Aim of the task: In the forum excerpt below, rewrite the passage that begins at "aiohttp raises an" and stops after "tests covering that.", changing "exception" to "error".

Exercise passage Block Start

And the invalid new checksum is the same one everywhere: 251a85b3bac687974f360d3796048c20ded3bf0bd69e0d1cfd1db23d013f89ed

Oh, I missed this point before.

I know it's an awful kludge but maybe we should denylist this checksum.

Another idea:

https://github.com/flathub/flatpak-external-data-checker/blob/master/src/lib/utils.py#L116-L129

There is no check that the response code is 2xx. I wonder if the response code would turn out to be 5xx in this failure case.

gasinvein commented 3 years ago

There is no check that the response code is 2xx. I wonder if the response code would turn out to be 5xx in this failure case.

aiohttp raises an exception by default when it receives status 4xx or 5xx. We ask aiohttp to raise an exception on receiving response with error status here: https://github.com/flathub/flatpak-external-data-checker/blob/435d2d5de3d72833d7300c0b0ccf2ff2bb637b64/src/lib/externaldata.py#L362-L363 I believe we have tests covering that.

gasinvein commented 3 years ago

I know it's an awful kludge but maybe we should denylist this checksum.

I'm considering this as the last resort. Maybe we could check Content-Type header? Clearly it shouldn't be text/html for an archive. Although would be good if we could check what's the Content-Type of the erroneous sourceforge response.

Exercise passage Block End
Exercise data Block Start

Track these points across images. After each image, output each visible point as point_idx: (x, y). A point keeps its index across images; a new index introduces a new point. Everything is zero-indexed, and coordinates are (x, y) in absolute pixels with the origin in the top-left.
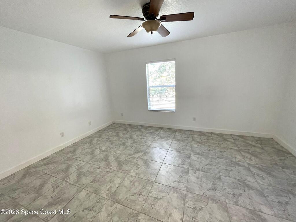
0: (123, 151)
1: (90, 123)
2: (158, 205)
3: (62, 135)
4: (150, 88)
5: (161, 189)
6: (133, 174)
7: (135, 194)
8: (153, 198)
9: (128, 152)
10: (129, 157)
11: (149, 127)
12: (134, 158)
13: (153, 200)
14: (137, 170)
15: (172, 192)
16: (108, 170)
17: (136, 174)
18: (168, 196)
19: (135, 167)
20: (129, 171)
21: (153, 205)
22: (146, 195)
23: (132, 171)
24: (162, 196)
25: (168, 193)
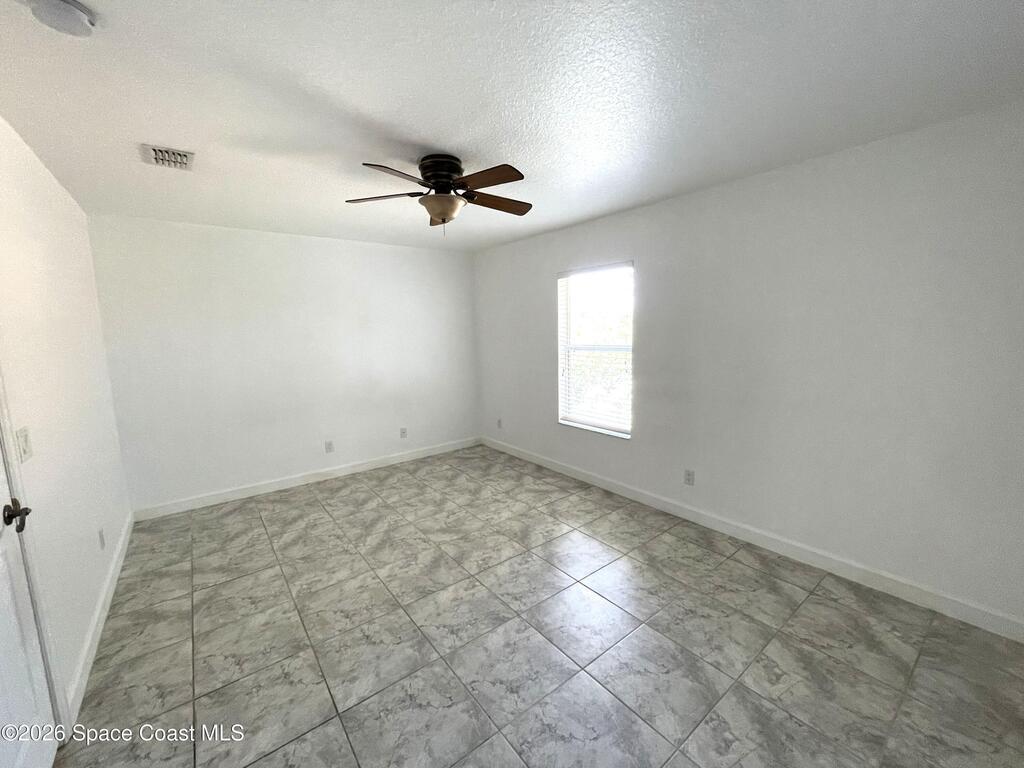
1: (403, 433)
2: (542, 752)
3: (329, 447)
4: (572, 353)
5: (581, 710)
7: (501, 683)
8: (538, 725)
11: (555, 475)
13: (534, 730)
15: (609, 739)
18: (590, 745)
21: (528, 743)
22: (530, 701)
24: (571, 734)
25: (595, 735)
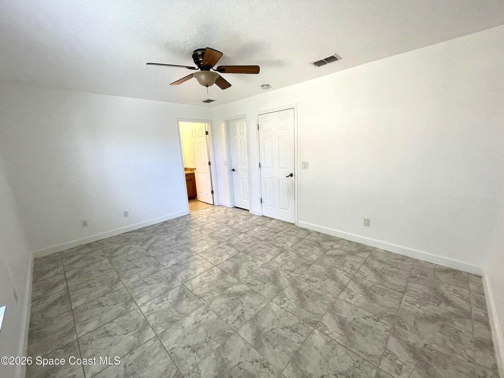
0: (264, 308)
6: (260, 263)
9: (255, 301)
10: (256, 289)
12: (249, 284)
14: (252, 266)
16: (292, 274)
17: (255, 261)
19: (253, 269)
20: (262, 266)
23: (259, 266)
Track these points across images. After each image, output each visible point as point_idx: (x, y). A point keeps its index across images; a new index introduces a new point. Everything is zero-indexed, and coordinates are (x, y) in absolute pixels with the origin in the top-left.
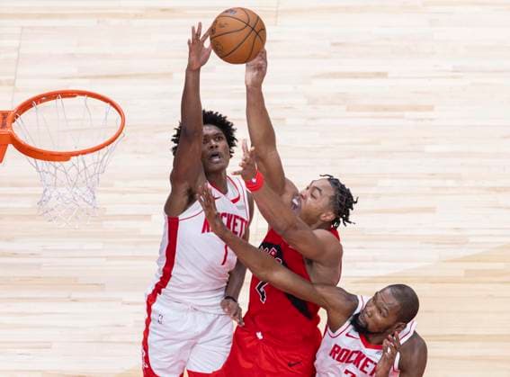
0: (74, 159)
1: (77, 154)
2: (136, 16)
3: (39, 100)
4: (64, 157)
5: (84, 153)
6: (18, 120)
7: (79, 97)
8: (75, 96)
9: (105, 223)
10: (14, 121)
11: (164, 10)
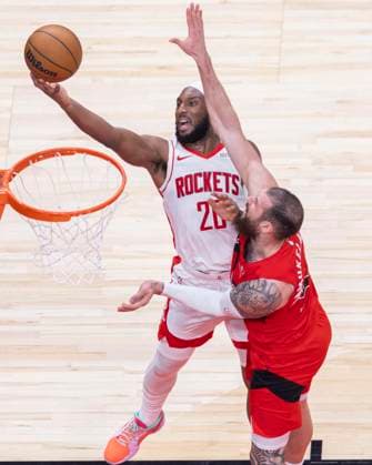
0: (74, 219)
1: (77, 214)
2: (132, 75)
3: (35, 158)
4: (64, 217)
5: (84, 213)
6: (15, 179)
7: (77, 155)
8: (73, 154)
9: (104, 289)
10: (10, 180)
11: (162, 68)
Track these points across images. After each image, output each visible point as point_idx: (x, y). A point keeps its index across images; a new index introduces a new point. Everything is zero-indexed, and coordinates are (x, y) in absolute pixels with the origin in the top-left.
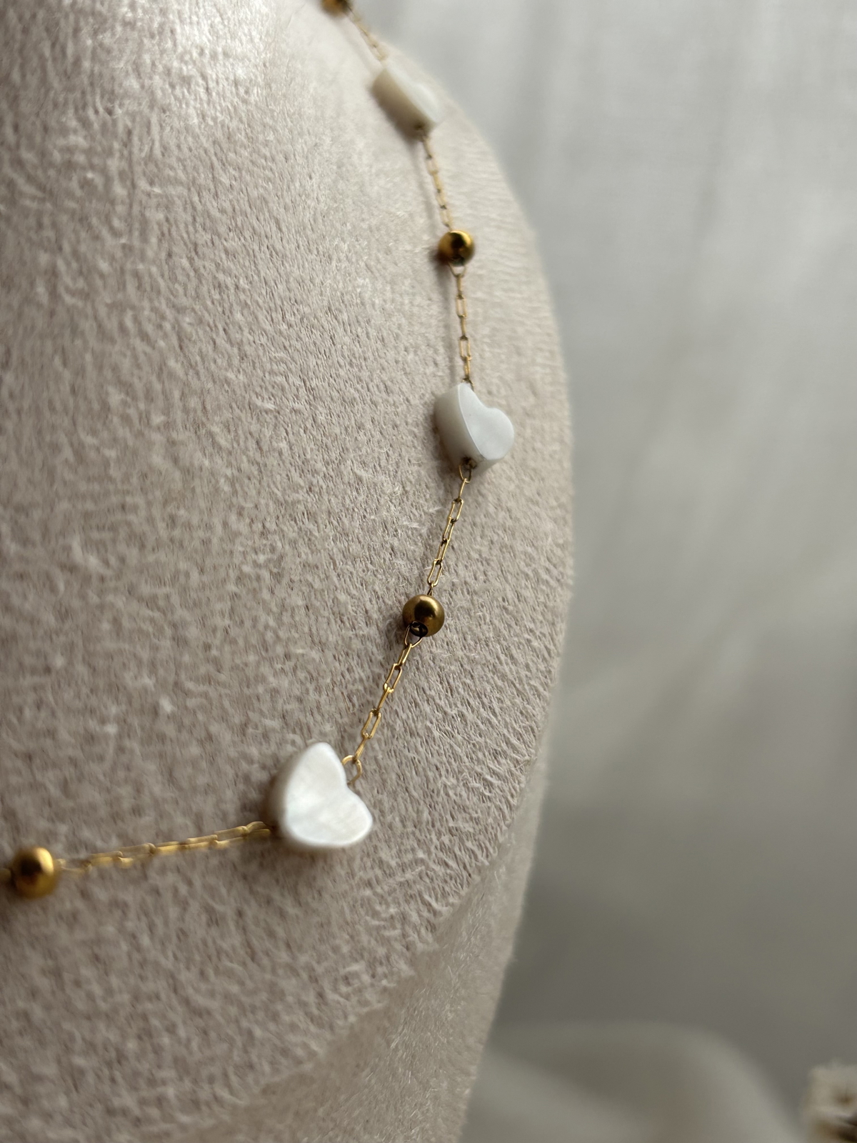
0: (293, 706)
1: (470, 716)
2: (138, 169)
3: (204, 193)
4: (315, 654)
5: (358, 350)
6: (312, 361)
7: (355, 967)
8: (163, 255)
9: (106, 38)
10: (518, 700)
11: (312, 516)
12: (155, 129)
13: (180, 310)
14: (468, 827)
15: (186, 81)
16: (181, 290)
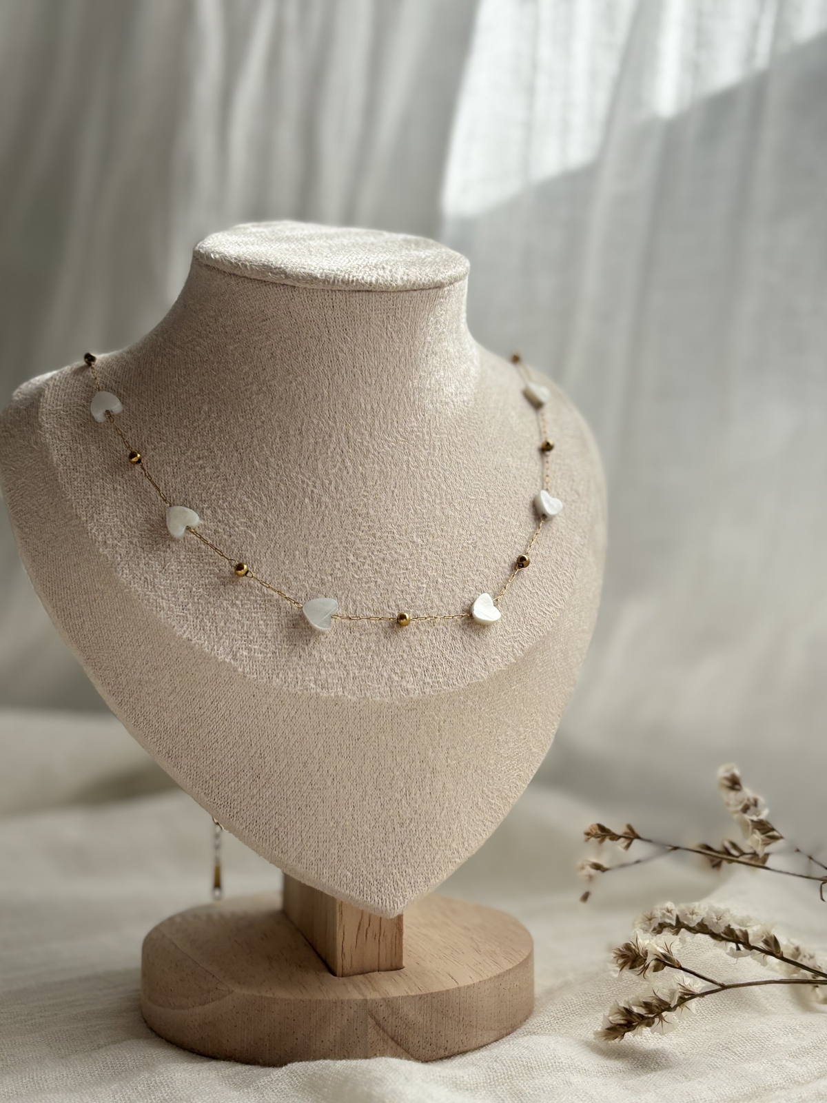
0: (478, 584)
1: (539, 593)
2: (432, 431)
3: (453, 436)
4: (486, 570)
5: (505, 481)
6: (488, 484)
7: (496, 657)
8: (440, 455)
9: (423, 395)
10: (559, 591)
11: (487, 531)
12: (437, 418)
13: (445, 470)
14: (537, 625)
15: (447, 403)
16: (445, 465)
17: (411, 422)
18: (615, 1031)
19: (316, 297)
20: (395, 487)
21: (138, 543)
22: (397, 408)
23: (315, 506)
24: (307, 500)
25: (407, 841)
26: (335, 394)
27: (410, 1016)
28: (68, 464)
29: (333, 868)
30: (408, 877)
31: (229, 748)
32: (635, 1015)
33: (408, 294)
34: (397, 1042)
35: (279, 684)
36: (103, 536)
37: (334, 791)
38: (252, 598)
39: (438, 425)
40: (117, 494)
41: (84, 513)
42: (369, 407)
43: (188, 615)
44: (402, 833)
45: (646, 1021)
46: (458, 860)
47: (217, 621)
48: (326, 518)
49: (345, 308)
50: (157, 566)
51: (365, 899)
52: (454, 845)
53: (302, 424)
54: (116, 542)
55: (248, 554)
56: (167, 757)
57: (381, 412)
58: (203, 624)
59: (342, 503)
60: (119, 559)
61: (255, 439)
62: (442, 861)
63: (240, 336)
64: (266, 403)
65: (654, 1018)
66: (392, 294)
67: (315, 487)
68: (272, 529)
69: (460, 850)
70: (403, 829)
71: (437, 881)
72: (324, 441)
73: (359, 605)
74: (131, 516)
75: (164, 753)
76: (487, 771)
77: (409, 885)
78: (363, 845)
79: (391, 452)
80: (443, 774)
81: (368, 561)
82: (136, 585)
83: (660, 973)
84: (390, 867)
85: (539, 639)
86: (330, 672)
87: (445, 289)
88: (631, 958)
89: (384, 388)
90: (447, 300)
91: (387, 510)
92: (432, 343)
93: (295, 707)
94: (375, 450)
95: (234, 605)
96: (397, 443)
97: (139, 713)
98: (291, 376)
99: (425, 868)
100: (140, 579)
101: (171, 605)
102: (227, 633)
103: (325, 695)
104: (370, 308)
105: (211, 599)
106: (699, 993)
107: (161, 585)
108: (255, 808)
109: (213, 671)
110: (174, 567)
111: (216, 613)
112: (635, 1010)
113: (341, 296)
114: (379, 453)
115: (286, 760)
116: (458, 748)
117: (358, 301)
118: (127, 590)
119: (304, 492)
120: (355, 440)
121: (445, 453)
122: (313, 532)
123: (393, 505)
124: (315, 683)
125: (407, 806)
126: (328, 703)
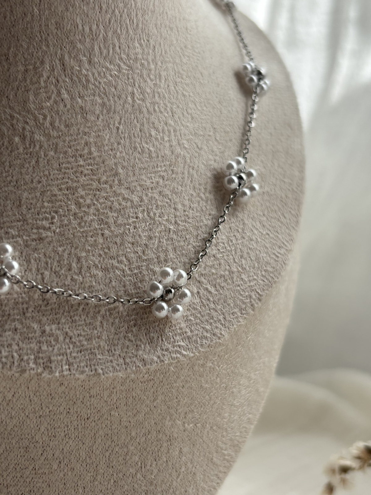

Exercise data Block End

Solution:
aiohttp raises an error by default when it receives status 4xx or 5xx. We ask aiohttp to raise an error on receiving response with error status here: https://github.com/flathub/flatpak-external-data-checker/blob/435d2d5de3d72833d7300c0b0ccf2ff2bb637b64/src/lib/externaldata.py#L362-L363 I believe we have tests covering that.